Way underneath the salty surface of the lowest spot on earth, microorganisms and underground springs thrive.
A massive algae bloom that turned the Dead Sea red in the 1980s convinced scientists that there was life in that famous inland salt lake after all. A new set of studies by underwater researchers indeed shows that Israel's Dead Sea holds a vast number of living secrets waiting to be revealed.
Positioned in the lowest spot on earth, more than a thousand feet below sea level, the Dead Sea offers plenty more than a nature lover's vista. Its black and slimy mud is a remedy for skin disorders, its salty air a tonic for chronic disorders from asthma to Crohn's disease.
And now -- while they didn't find Cleopatra's slipper or old rowboats from Roman times -- the divers did come across a new series of underwater springs that feed the Dead Sea. Remarkably thriving at the mouth of these underwater springs are new varieties of microorganisms, some never before described by science.
"We went into deep springs up to 150 meters from shore. One wouldn't expect to find artifacts there," says Danny Ionescu, an Israeli doing research at the Max Planck Institute for Marine Microbiology in Bremen, Germany.
After several dives, he and his research partner, Christian Lott, took pictures and brought up evidence of carpets of bacteria in many of the places surrounding the springs. "This is not the typical algae that one finds in the Dead Sea," he tells ISRAEL21c.

◆ Information given ◆
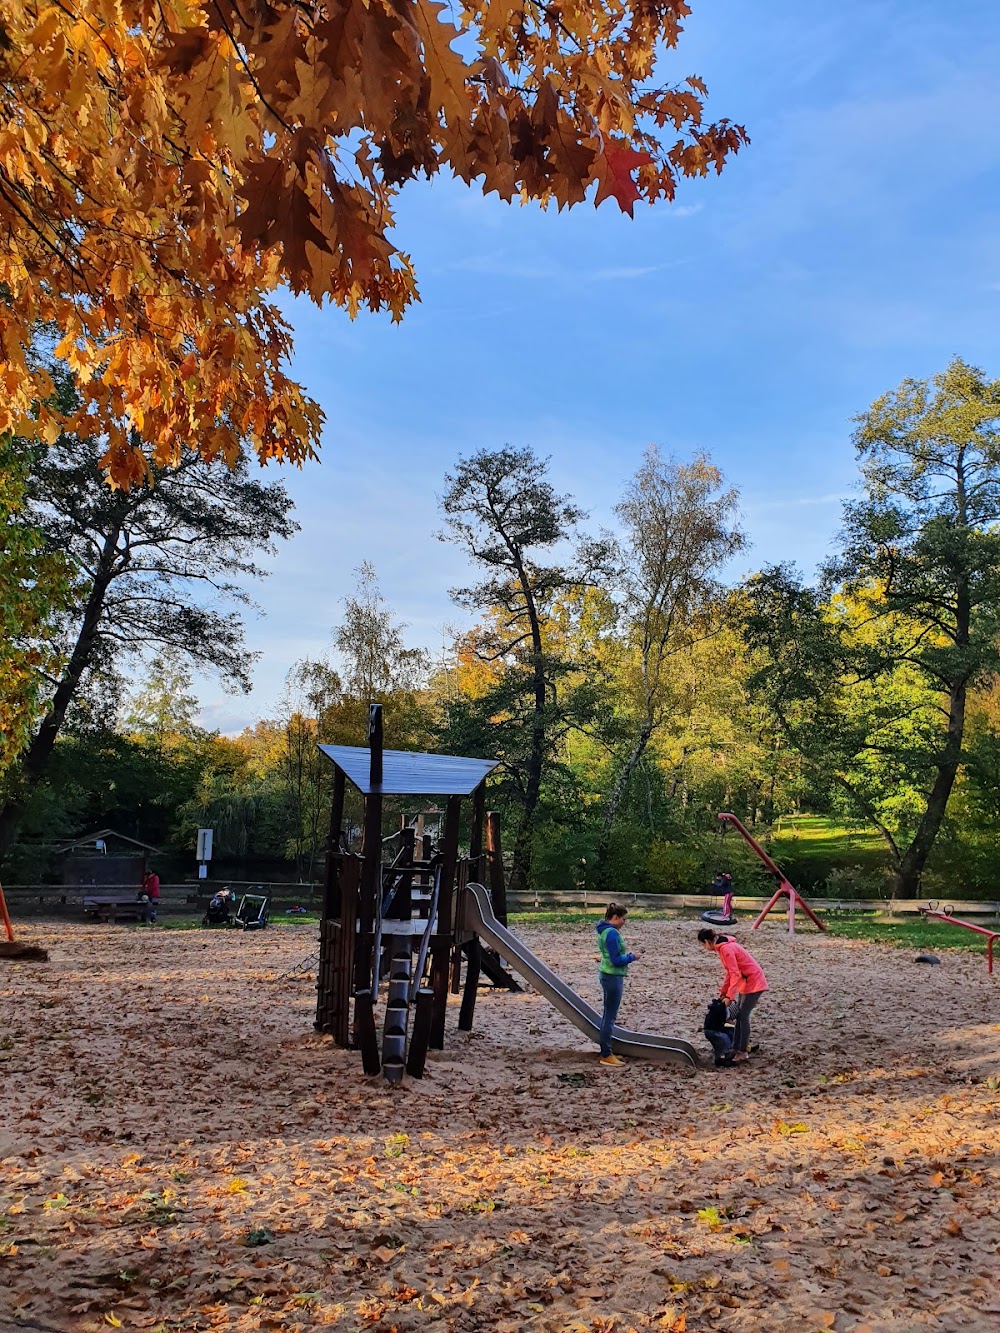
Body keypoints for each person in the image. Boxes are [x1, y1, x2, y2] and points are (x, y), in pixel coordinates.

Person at [697, 926, 767, 1063]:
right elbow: (730, 972)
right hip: (746, 982)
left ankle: (742, 1051)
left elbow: (734, 973)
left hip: (754, 982)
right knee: (740, 1016)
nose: (704, 947)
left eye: (703, 944)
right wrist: (724, 992)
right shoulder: (723, 947)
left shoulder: (726, 949)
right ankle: (736, 1048)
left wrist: (730, 997)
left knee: (743, 1017)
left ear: (707, 941)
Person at [595, 903, 638, 1068]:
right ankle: (606, 1054)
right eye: (623, 919)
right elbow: (616, 960)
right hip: (612, 976)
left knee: (608, 1015)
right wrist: (632, 957)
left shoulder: (604, 931)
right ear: (615, 918)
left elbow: (607, 955)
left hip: (608, 974)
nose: (624, 922)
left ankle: (607, 1050)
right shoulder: (612, 933)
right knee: (609, 1017)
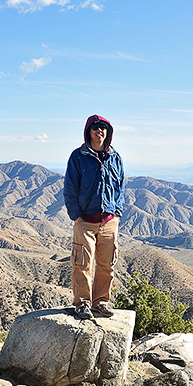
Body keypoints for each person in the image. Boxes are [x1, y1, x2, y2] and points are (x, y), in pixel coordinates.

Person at [63, 114, 125, 320]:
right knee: (82, 264)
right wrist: (76, 216)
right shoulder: (78, 156)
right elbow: (70, 187)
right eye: (95, 127)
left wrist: (117, 213)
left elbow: (120, 186)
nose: (100, 130)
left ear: (108, 132)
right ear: (88, 131)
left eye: (103, 127)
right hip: (85, 221)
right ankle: (82, 304)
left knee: (107, 265)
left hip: (109, 221)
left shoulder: (115, 157)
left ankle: (101, 303)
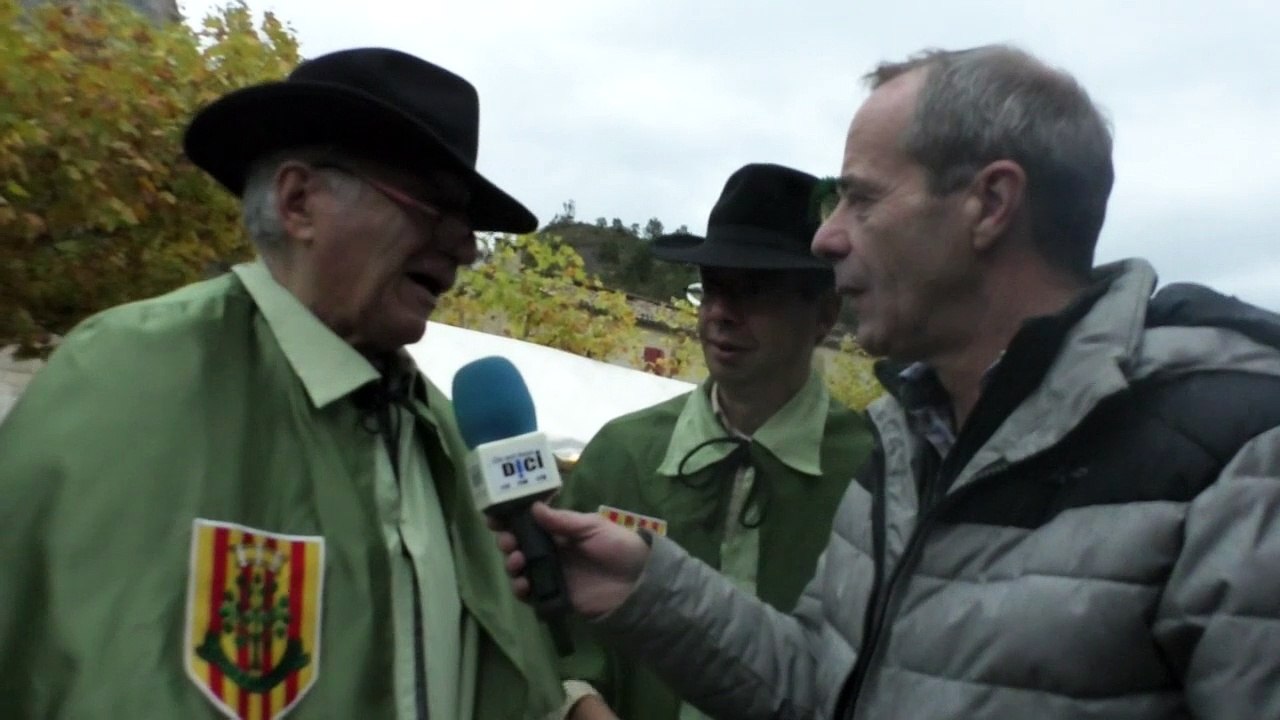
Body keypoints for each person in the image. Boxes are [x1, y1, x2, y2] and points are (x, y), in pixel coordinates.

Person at [495, 44, 1280, 719]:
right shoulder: (904, 452)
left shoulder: (1237, 458)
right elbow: (820, 690)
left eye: (862, 199)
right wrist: (647, 586)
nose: (828, 238)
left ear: (991, 203)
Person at [0, 48, 585, 719]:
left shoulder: (444, 432)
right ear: (300, 201)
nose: (463, 249)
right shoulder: (123, 378)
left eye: (468, 226)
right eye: (431, 205)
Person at [554, 163, 875, 720]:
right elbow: (551, 638)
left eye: (754, 291)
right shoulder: (622, 455)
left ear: (824, 315)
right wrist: (581, 704)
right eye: (713, 289)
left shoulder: (876, 472)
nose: (722, 315)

◆ Problems to solve ◆
- A) In the Dead Sea article, at which institution is Danny Ionescu doing research?
- B) List every person named in the Dead Sea article.

◆ Answers for each item ◆
- A) The Max Planck Institute for Marine Microbiology in Bremen, Germany.

- B) Cleopatra, Danny Ionescu, Christian Lott